Элизабет лежала в заваленной тканью кровати с белым балдахином, выступающий живот был едва различим под слоем одеял. Голова больной утопала в подушках, а пепельные волосы разметались вокруг. Она дышала немного шумно для той Элизабет, которую Диана считала соблюдающей правила хорошего тона даже во сне. В воздухе пахло чем-то противным, приторно-сладким, и Диана никак не могла понять, чем, пока не вспомнила, что здесь был врач.
Да, это именно тот самый запах: как будто здесь побывал врач.
Подойдя ближе и присев на краешек кровати, Диана заметила, что обои гранатового цвета немного подсвечивают милое лицо спящей Элизабет и придают её бледным щекам легкий румянец.
— О, Лиз, — сказала Диана и взяла руку сестры. Та казалась безжизненной, но Элизабет и так никогда не отличалась крепкой хваткой. Больная приоткрыла рот и закрыла его на выдохе, и Диана восприняла это как знак продолжать. — Я следую твоему совету и уезжаю — мы уезжаем. — Она хотела произнести это громче, но ей удалось лишь прошептать. Это намерение было настолько невероятным, что даже со своим богатым воображением Диана не могла себе представить, какой будет её жизнь всего лишь через месяц. — Мне так жаль, что я не смогу порадоваться рождению твоего малыша. Но мы будем часто писать… Как ты сказала, для нас с Генри это единственная возможность быть вместе.
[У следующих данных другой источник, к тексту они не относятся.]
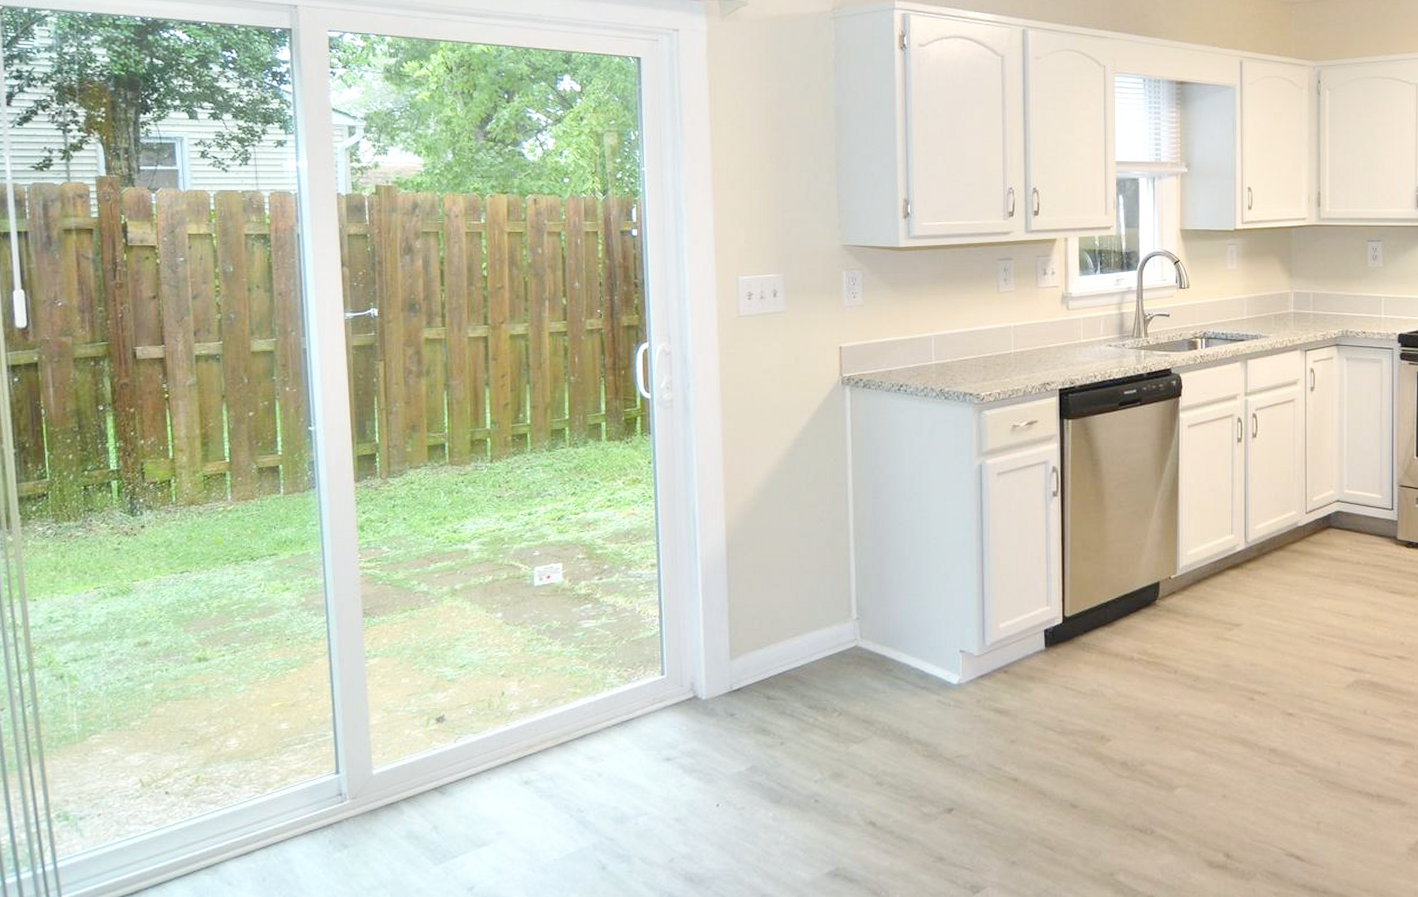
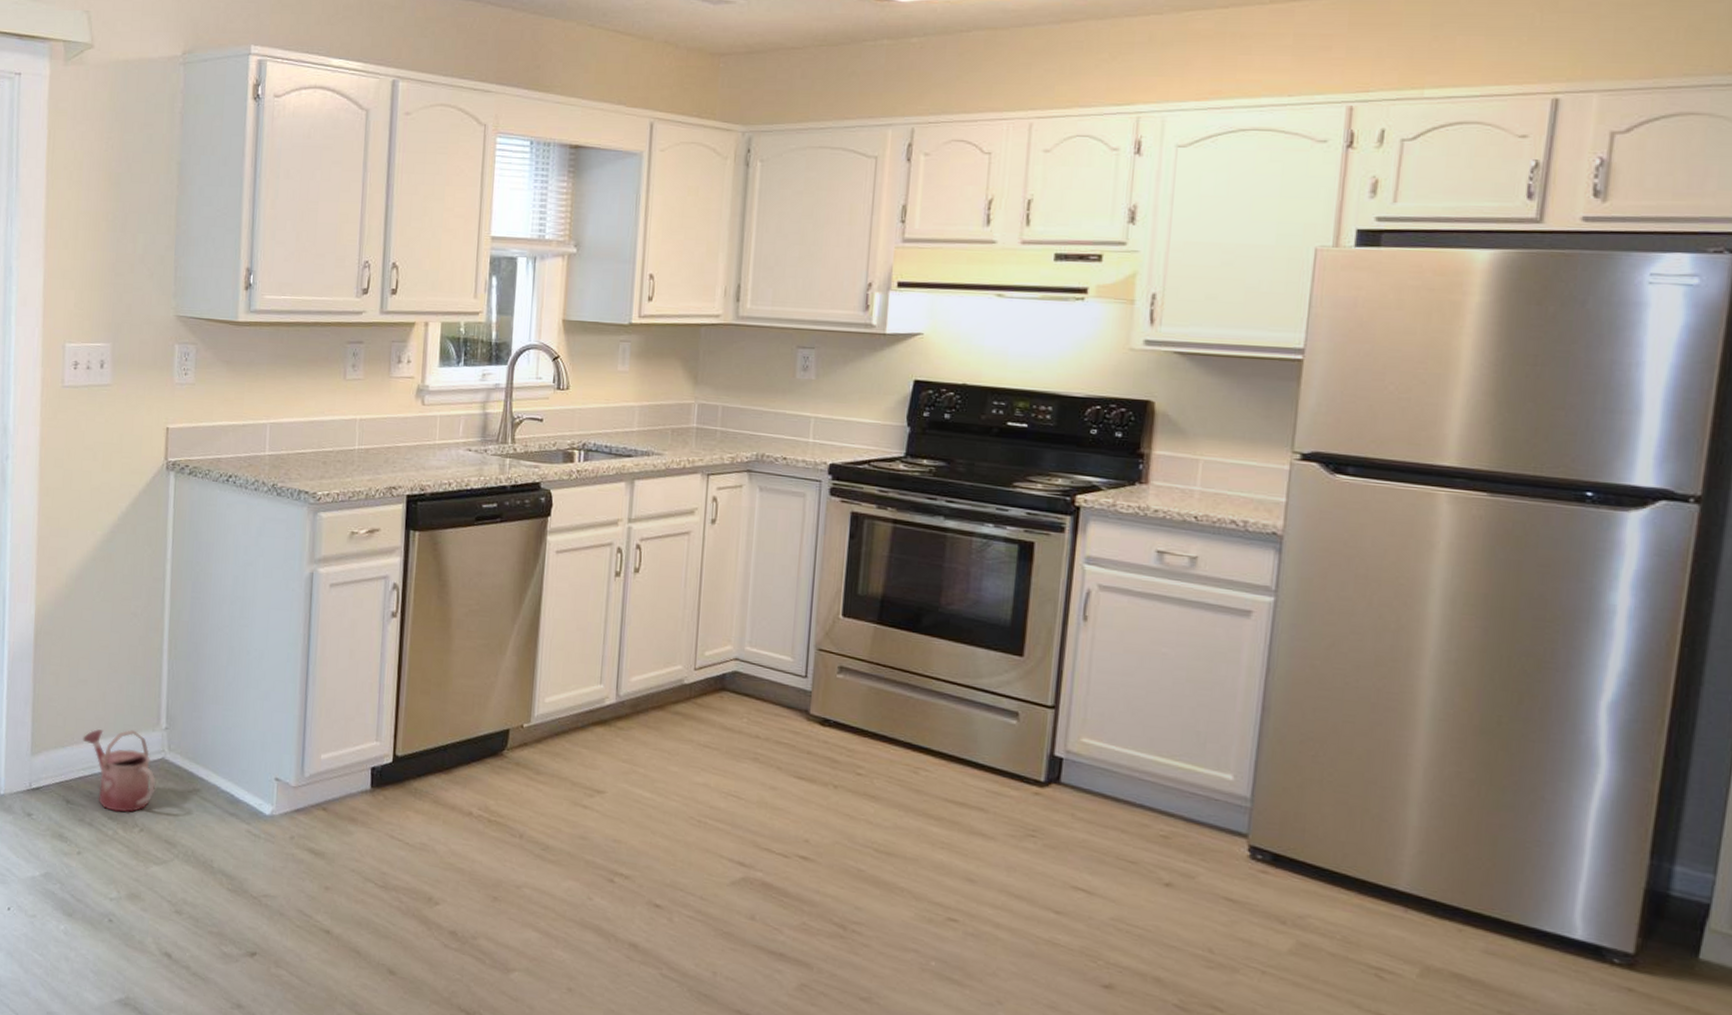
watering can: none [779,624,851,700] -> present [82,729,156,813]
Какое-то время она продолжала монолог — тихим голосом, поскольку предполагала, что не стоит будить Элизабет, если той и вправду нехорошо. Слова сливались в бессвязный поток неистового смешения чувств: предвкушения, волнения и присоединившегося к ним чувства вины за то, что она оставляет беременную сестру. Диана могла бы продолжать ещё долго, пусть время и шло, и ей предстояла встреча, на которую нельзя опоздать, но тут пальцы сестры крепче сжали её руку.
— Лиз? — прошептала она.
— Мне нехорошо, — полусонно сказала Элизабет, не открывая глаз.
— Знаю, — сочувственно отозвалась Диана. — Но скоро тебе станет легче. Могу я что-то тебе принести?
— Тедди.
— Что?
Тем же сонным голосом Элизабет пояснила:
— Пожалуйста, приведи ко мне Тедди Каттинга.
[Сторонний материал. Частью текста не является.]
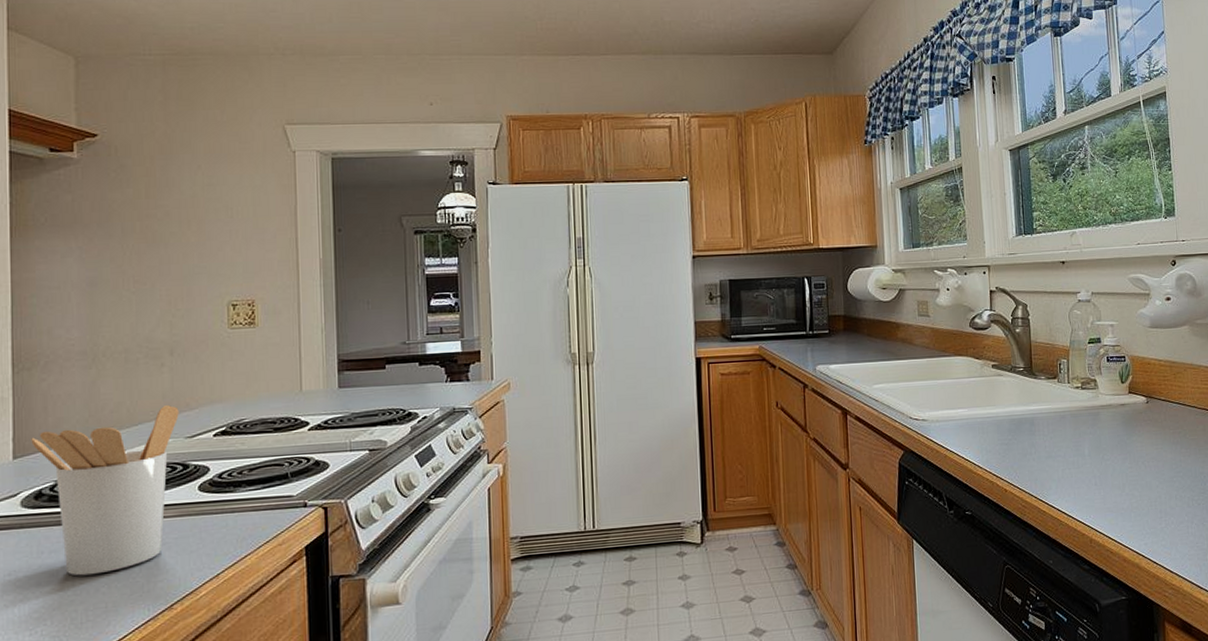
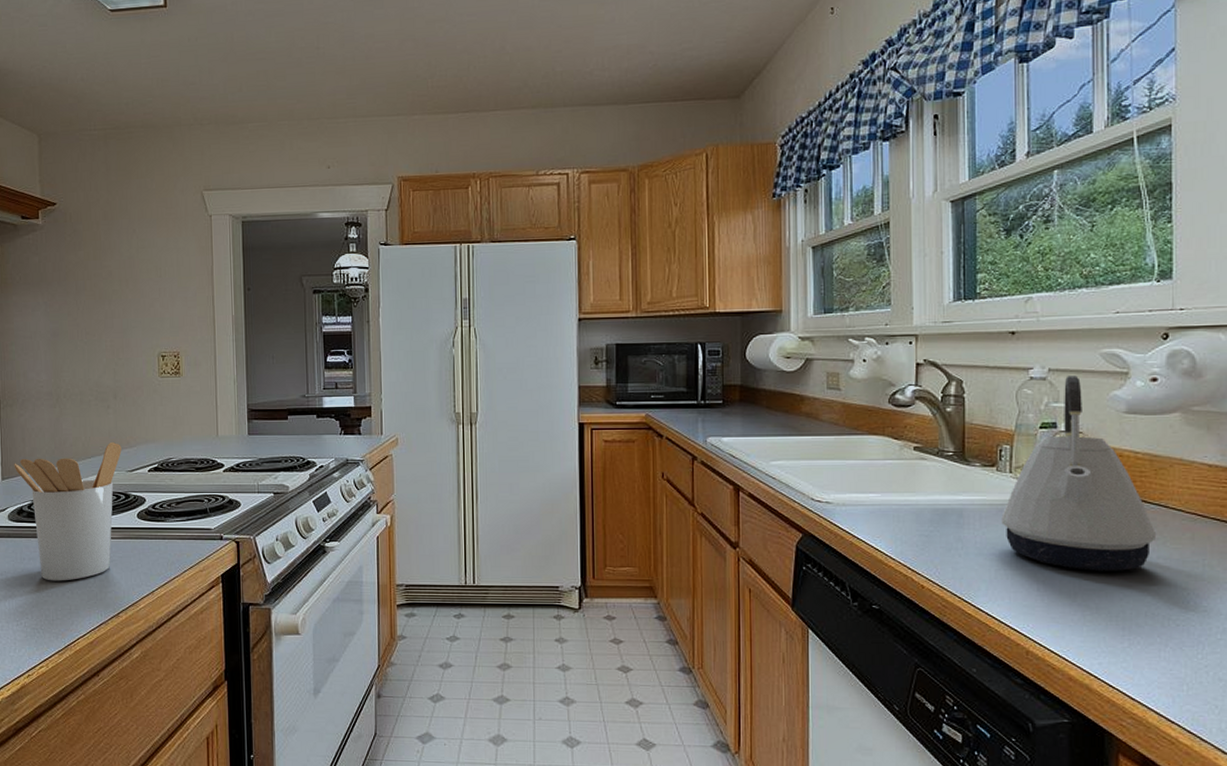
kettle: none [1064,297,1178,464] -> present [1001,376,1155,571]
Диана изумленно приоткрыла рот. Странно. Она еще немного поразмышляла бы об этом или погрузилась бы в воспоминания о сестре, идущей под руку с Тедди во Флориде, но тут открылась дверь. Диана оглянулась и увидела плотную фигуру домоправительницы.
— Здравствуйте, миссис Шмидт, — сказала Диана. — Лиз и впрямь нехорошо. Она говорит какую-то чепуху.
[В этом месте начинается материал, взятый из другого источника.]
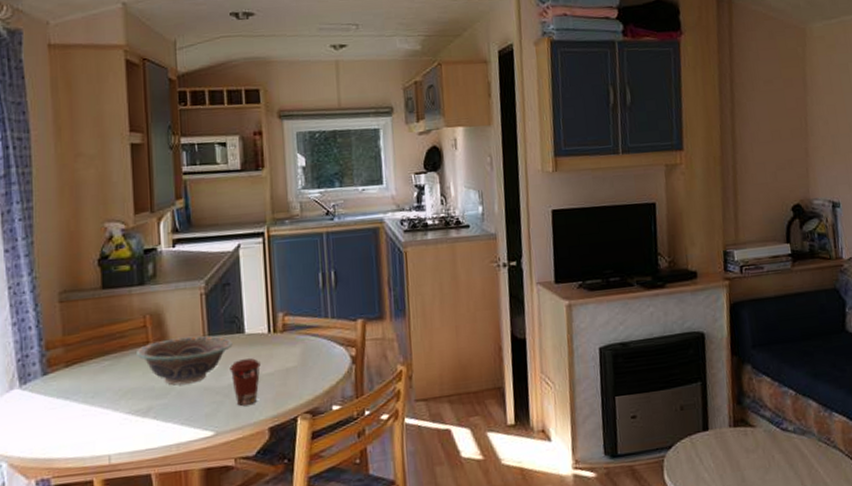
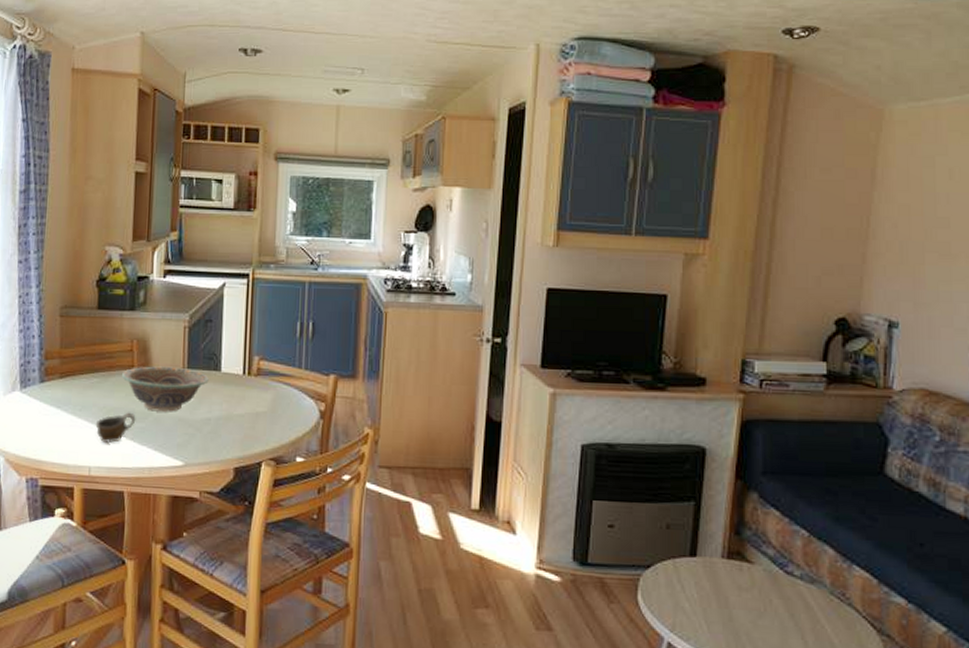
cup: none [111,390,157,427] -> present [95,412,136,443]
coffee cup: present [229,358,261,406] -> none [203,397,233,442]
— Да. — Женщина вошла в комнату. — Думаю, вам стоит позволить ей отдохнуть, мисс.
Диана вздохнула и в последний раз посмотрела на сестру, заворочавшуюся на подушках.
— Не забудь, Ди, — прошептала Элизабет, проваливаясь в забытье.
— Пока, Лиз. — Диана наклонилась и поцеловала сестру в лоб, словно внезапно стала старшей дочерью в семье.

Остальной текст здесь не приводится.